## TASK PROMPT:
Copy each entry below exactly. No images.

*** Opening RECORDS TO PROCESS ***

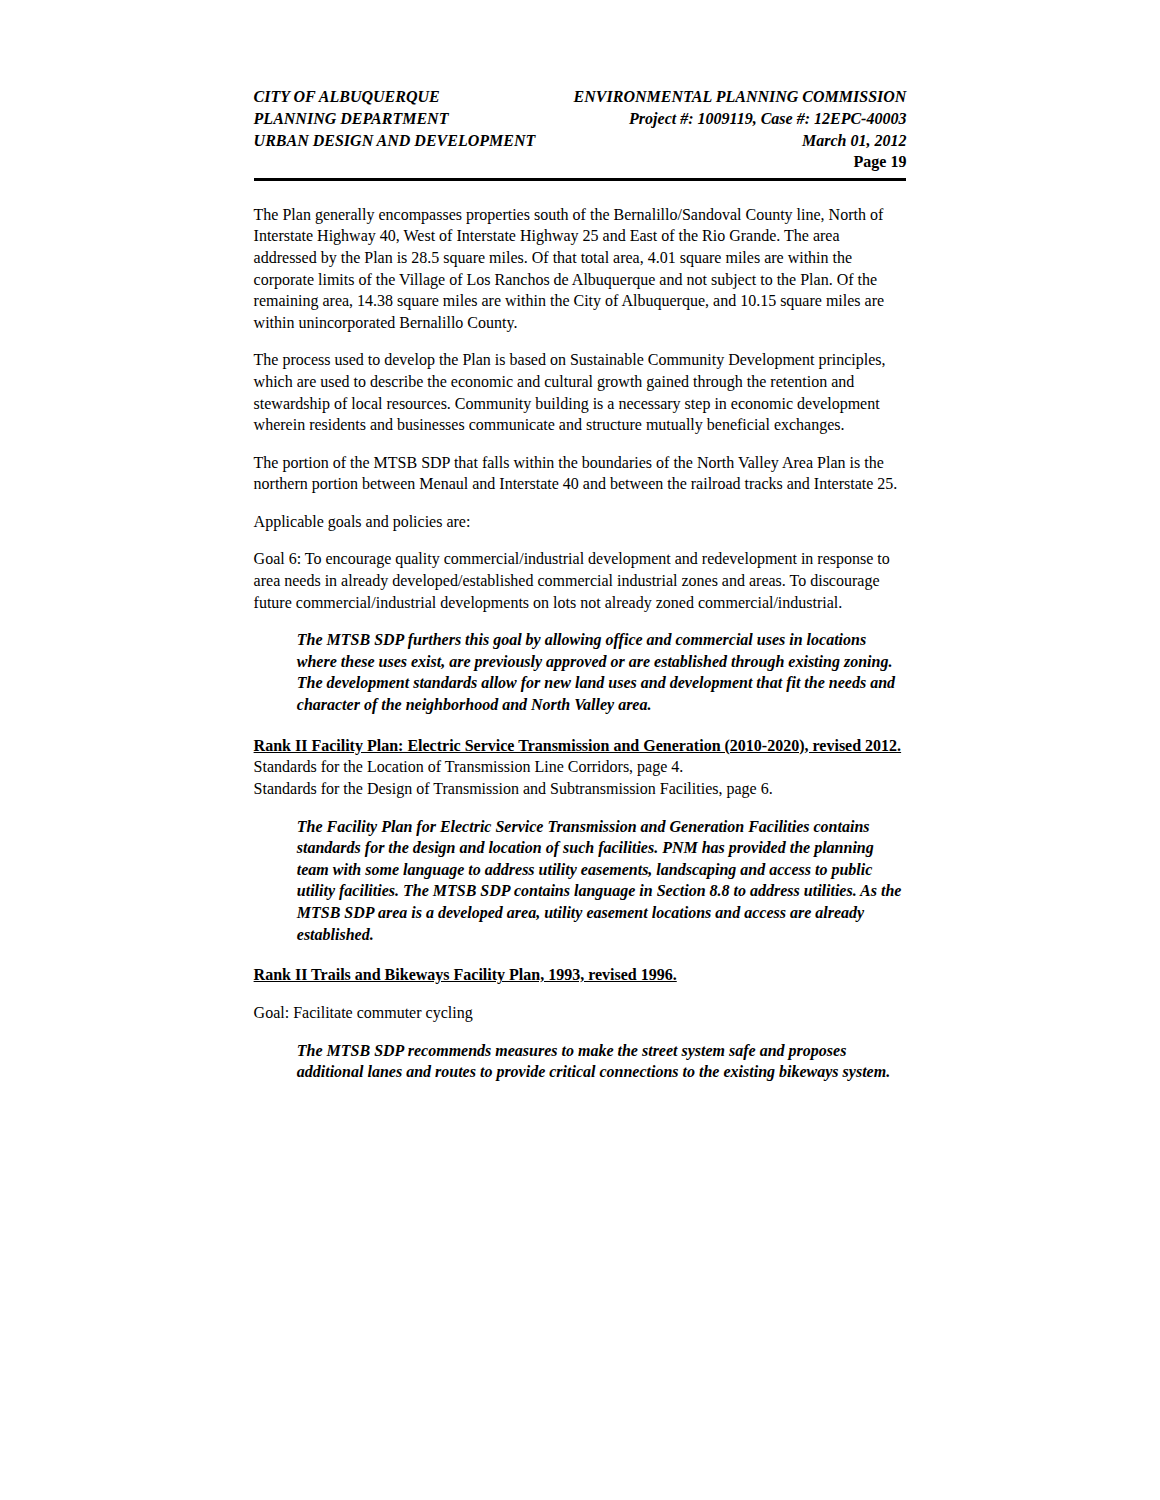| CITY OF ALBUQUERQUE | ENVIRONMENTAL PLANNING COMMISSION |
| PLANNING DEPARTMENT | Project #: 1009119, Case #: 12EPC-40003 |
| URBAN DESIGN AND DEVELOPMENT | March 01, 2012 |
| | Page 19 |
The Plan generally encompasses properties south of the Bernalillo/Sandoval County line, North of Interstate Highway 40, West of Interstate Highway 25 and East of the Rio Grande. The area addressed by the Plan is 28.5 square miles. Of that total area, 4.01 square miles are within the corporate limits of the Village of Los Ranchos de Albuquerque and not subject to the Plan. Of the remaining area, 14.38 square miles are within the City of Albuquerque, and 10.15 square miles are within unincorporated Bernalillo County.
The process used to develop the Plan is based on Sustainable Community Development principles, which are used to describe the economic and cultural growth gained through the retention and stewardship of local resources. Community building is a necessary step in economic development wherein residents and businesses communicate and structure mutually beneficial exchanges.
The portion of the MTSB SDP that falls within the boundaries of the North Valley Area Plan is the northern portion between Menaul and Interstate 40 and between the railroad tracks and Interstate 25.
Applicable goals and policies are:
Goal 6: To encourage quality commercial/industrial development and redevelopment in response to area needs in already developed/established commercial industrial zones and areas. To discourage future commercial/industrial developments on lots not already zoned commercial/industrial.
The MTSB SDP furthers this goal by allowing office and commercial uses in locations where these uses exist, are previously approved or are established through existing zoning. The development standards allow for new land uses and development that fit the needs and character of the neighborhood and North Valley area.
Rank II Facility Plan: Electric Service Transmission and Generation (2010-2020), revised 2012.
Standards for the Location of Transmission Line Corridors, page 4.
Standards for the Design of Transmission and Subtransmission Facilities, page 6.
The Facility Plan for Electric Service Transmission and Generation Facilities contains standards for the design and location of such facilities. PNM has provided the planning team with some language to address utility easements, landscaping and access to public utility facilities. The MTSB SDP contains language in Section 8.8 to address utilities. As the MTSB SDP area is a developed area, utility easement locations and access are already established.
Rank II Trails and Bikeways Facility Plan, 1993, revised 1996.
Goal: Facilitate commuter cycling
The MTSB SDP recommends measures to make the street system safe and proposes additional lanes and routes to provide critical connections to the existing bikeways system.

*** Closing RECORDS TO PROCESS ***

## REPLY:
| CITY OF ALBUQUERQUE | ENVIRONMENTAL PLANNING COMMISSION |
| PLANNING DEPARTMENT | Project #: 1009119, Case #: 12EPC-40003 |
| URBAN DESIGN AND DEVELOPMENT | March 01, 2012 |
| | Page 19 |
The Plan generally encompasses properties south of the Bernalillo/Sandoval County line, North of Interstate Highway 40, West of Interstate Highway 25 and East of the Rio Grande. The area addressed by the Plan is 28.5 square miles. Of that total area, 4.01 square miles are within the corporate limits of the Village of Los Ranchos de Albuquerque and not subject to the Plan. Of the remaining area, 14.38 square miles are within the City of Albuquerque, and 10.15 square miles are within unincorporated Bernalillo County.
The process used to develop the Plan is based on Sustainable Community Development principles, which are used to describe the economic and cultural growth gained through the retention and stewardship of local resources. Community building is a necessary step in economic development wherein residents and businesses communicate and structure mutually beneficial exchanges.
The portion of the MTSB SDP that falls within the boundaries of the North Valley Area Plan is the northern portion between Menaul and Interstate 40 and between the railroad tracks and Interstate 25.
Applicable goals and policies are:
Goal 6: To encourage quality commercial/industrial development and redevelopment in response to area needs in already developed/established commercial industrial zones and areas. To discourage future commercial/industrial developments on lots not already zoned commercial/industrial.
The MTSB SDP furthers this goal by allowing office and commercial uses in locations where these uses exist, are previously approved or are established through existing zoning. The development standards allow for new land uses and development that fit the needs and character of the neighborhood and North Valley area.
Rank II Facility Plan: Electric Service Transmission and Generation (2010-2020), revised 2012.
Standards for the Location of Transmission Line Corridors, page 4.
Standards for the Design of Transmission and Subtransmission Facilities, page 6.
The Facility Plan for Electric Service Transmission and Generation Facilities contains standards for the design and location of such facilities. PNM has provided the planning team with some language to address utility easements, landscaping and access to public utility facilities. The MTSB SDP contains language in Section 8.8 to address utilities. As the MTSB SDP area is a developed area, utility easement locations and access are already established.
Rank II Trails and Bikeways Facility Plan, 1993, revised 1996.
Goal: Facilitate commuter cycling
The MTSB SDP recommends measures to make the street system safe and proposes additional lanes and routes to provide critical connections to the existing bikeways system.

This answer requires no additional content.